1 октября 1933 года у «Челюскина» неожиданно появились чукчи, прибывшие на собаках с берега (около 25 километров). Я воспользовался этим случаем, чтобы вместе с метеорологом Н. Комовым, знавшим чукотский язык, поехать на берег. Там мы договорились об отправке части нашего состава на собаках на берег и далее по берегу к Берингову проливу, где у мыса Дежнева их мог бы принять ледорез «Литке».
К сожалению, удалось получить только четыре упряжки, так как в этом районе население чрезвычайно редкое. Отправляя первую партию, я имел в виду при их помощи завязать связь с чукотскими селениями, расположенными на восток от губы, чтобы получить больше нарт с собаками и продолжать разгрузку парохода. Этой первой партии предстояло пройти около 30–35 километров по льду через залив Колючинской губы к мысу Джинретлен и больше 300 километров по материку.
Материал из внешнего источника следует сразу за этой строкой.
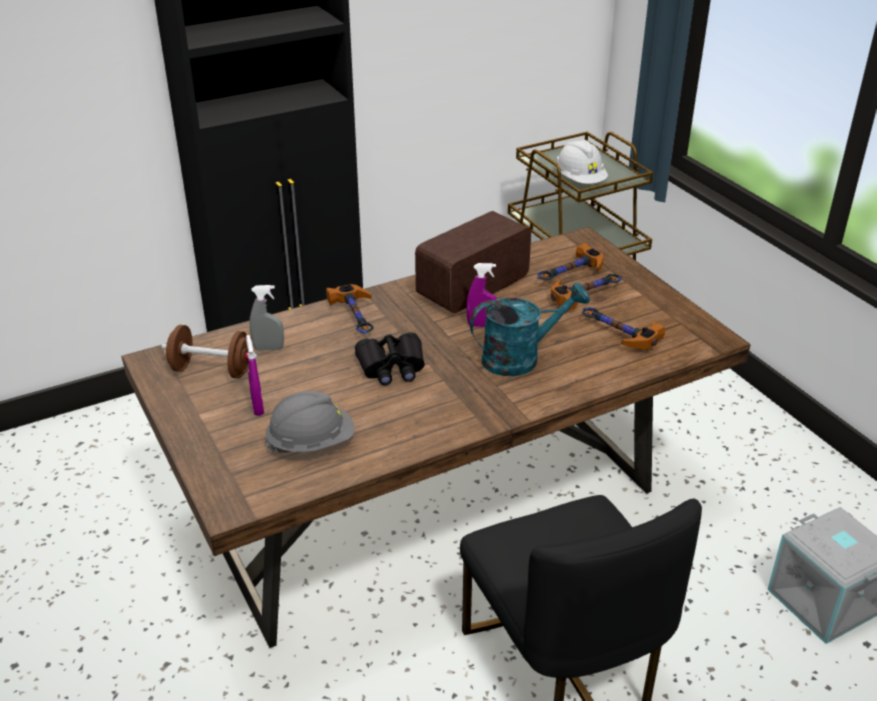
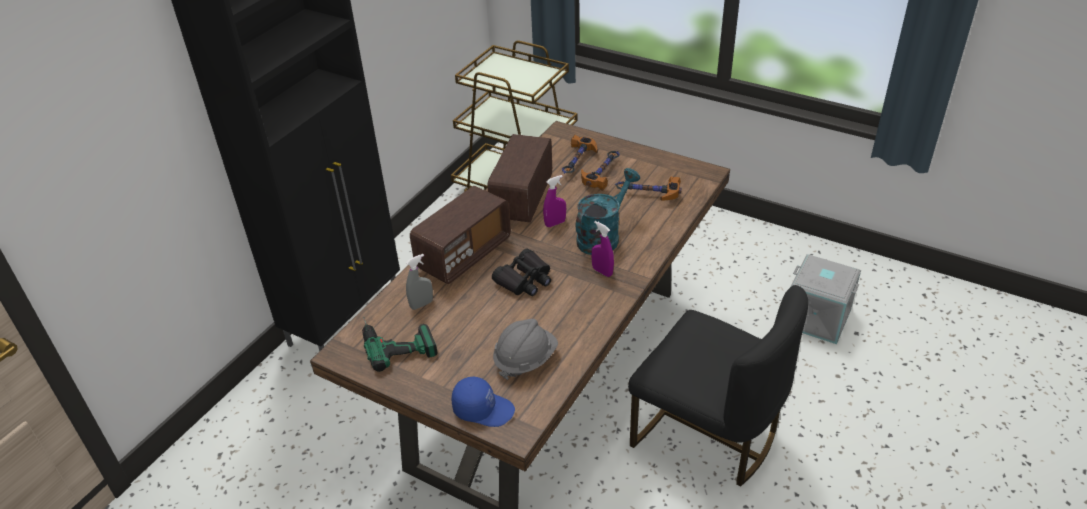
camera: 30 degrees left, 5 degrees up
(212, 370) = (396, 340): brown dumbbell -> power drill
(222, 470) = (483, 409): none -> blue cap
(257, 407) = (460, 352): purple spray bottle -> purple spray bottle (602, 271)
(357, 319) = (464, 255): hammer -> radio
(579, 180) = (519, 86): white hard hat -> none

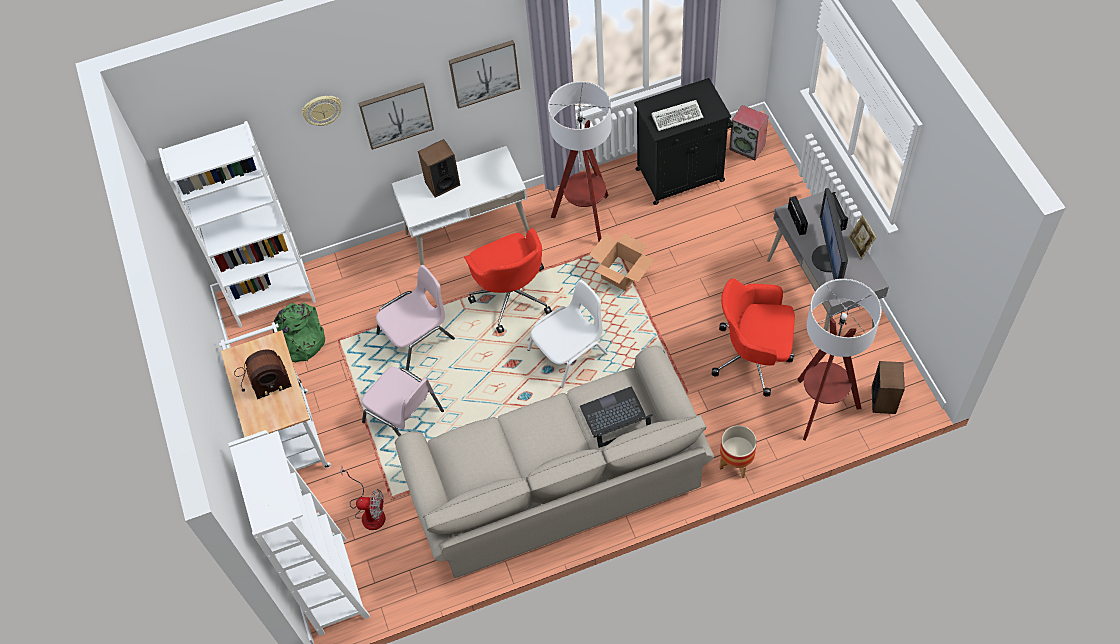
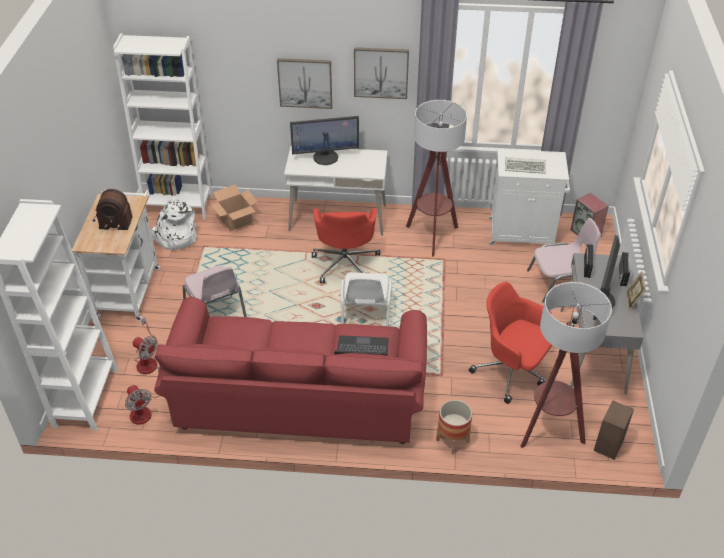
camera: 20 degrees right, 15 degrees down
(297, 342) = (175, 237): green backpack -> white backpack
(322, 110) = (248, 52): wall clock -> none
(405, 570) = (145, 409): none -> fan
(417, 336) = (260, 264): pink chair -> pink chair (559, 283)
(442, 183) = (325, 157): speaker -> monitor
(556, 481) = (299, 396): beige sofa -> red sofa
(569, 352) = (365, 314): white chair -> white chair turned 105 degrees clockwise
(621, 273) = (437, 278): cardboard box -> cardboard box (236, 220)
(681, 175) = (523, 233): black cabinet -> white cabinet

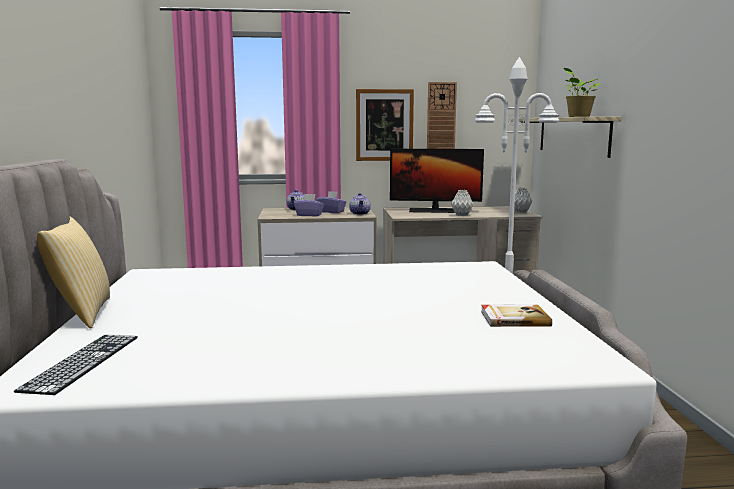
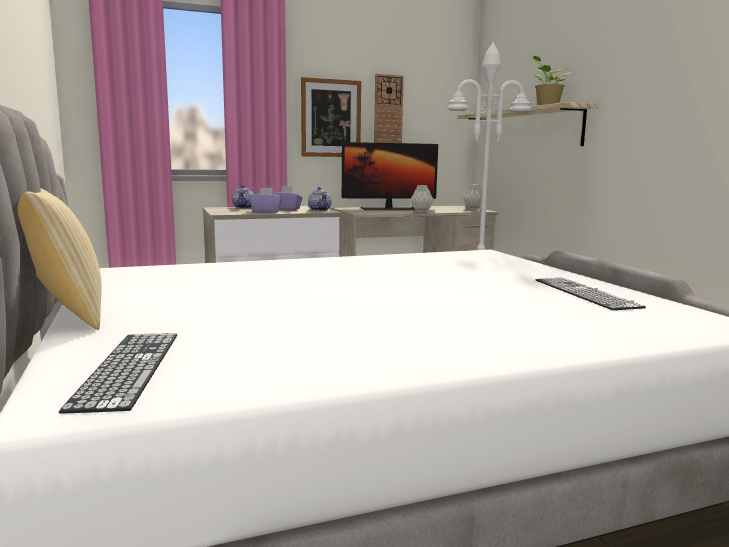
camera: 15 degrees left, 0 degrees up
(514, 318) = (584, 293): book -> keyboard

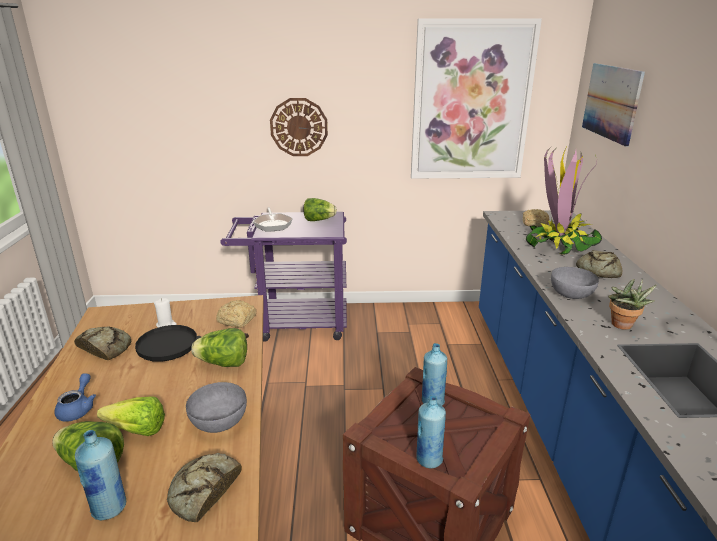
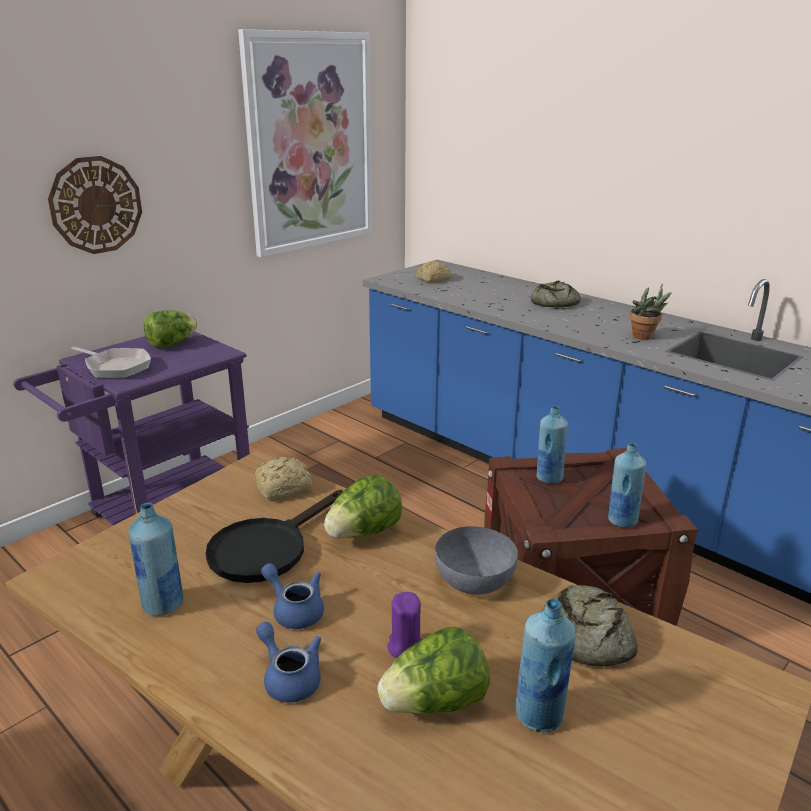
camera: 45 degrees left, 0 degrees up
(105, 347) = (163, 605): bread -> blue bottle
(133, 381) = (294, 610): none -> blue teapot
(133, 429) = (404, 646): lettuce -> purple candle
(166, 325) = (198, 537): white candle -> none
(559, 244) = (487, 291): potted plant -> none
(571, 293) = (571, 326): grey bowl -> none
(611, 102) = (475, 127): picture -> none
Хотя перед отправкой «Челюскина» был произведен медицинский осмотр состава, но, естественно, в столь большом коллективе под конец оказалось несколько больных. Было заманчиво их отправить в первую очередь, но при наличии только четырех упряжек я мог отправить только одного больного, остальные же нарты приходилось загружать продовольствием, кормом для собак и палатками. Я решил отправить больного кочегара Данилкина, а с ним врача и еще шесть человек. Последних приходилось выбирать уже не из больных, а, наоборот, из наиболее выносливых людей, так как им предстояло итти пешком. Я выбрал тех из наших работников, которые были связаны основной службой с Москвой или Ленинградом. Отплывая в поход, я обязался перед их учреждениями вернуть этих людей в первую очередь в случае задержки «Челюскина». Руководство этой небольшой, но трудной экспедицией я поручил моему секретарю т. Муханову, имевшему уже порядочный опыт полярных экспедиций. 3 октября пешая партия отправилась на берег. Преодолев трудный путь, она благополучно достигла Уэллена, где была принята на борт «Литке». Этот же путь — только большей [38] протяженности — впоследствии проделали многие челюскинцы после их спасения аэропланами, отправившись пешком в сопровождении собачьих нарт с провизией из Ванкарема в Уэллен.
Стало на восемь человек меньше. Продолжить эвакуацию не пришлось, так как 5 октября ветер переменился и наши авральные работы дали результат: трещина прошла как раз через место наших обколочных и взрывных работ у борта парохода. Обстановка изменилась настолько быстро, что люди с трудом успели взобраться на пароход и спасти рабочий инструмент. Мы двинулись дальше в бурном и радостном подъеме. Но своим ходом далеко итти не пришлось… Лед снова сдавил «Челюскина». Начался дрейф.
Берингов пролив
Дрейф кружил наш пароход. Несколько раз мы проносились мимо мыса Сердце-Камень и снова отодвигались назад или на север. Иногда у берега открывалась полоса воды. У мыса Джинретлен мы оказались уже впереди пароходов «Свердловск» и «Лейтенант Шмидт». С этими пароходами мы ежедневно обменивались радиосообщениями и советами. Я настойчиво предлагал им не становиться на зимовку, т. е. не разбирать машины, а ждать благоприятного изменения обстановки, которая еще может наступить.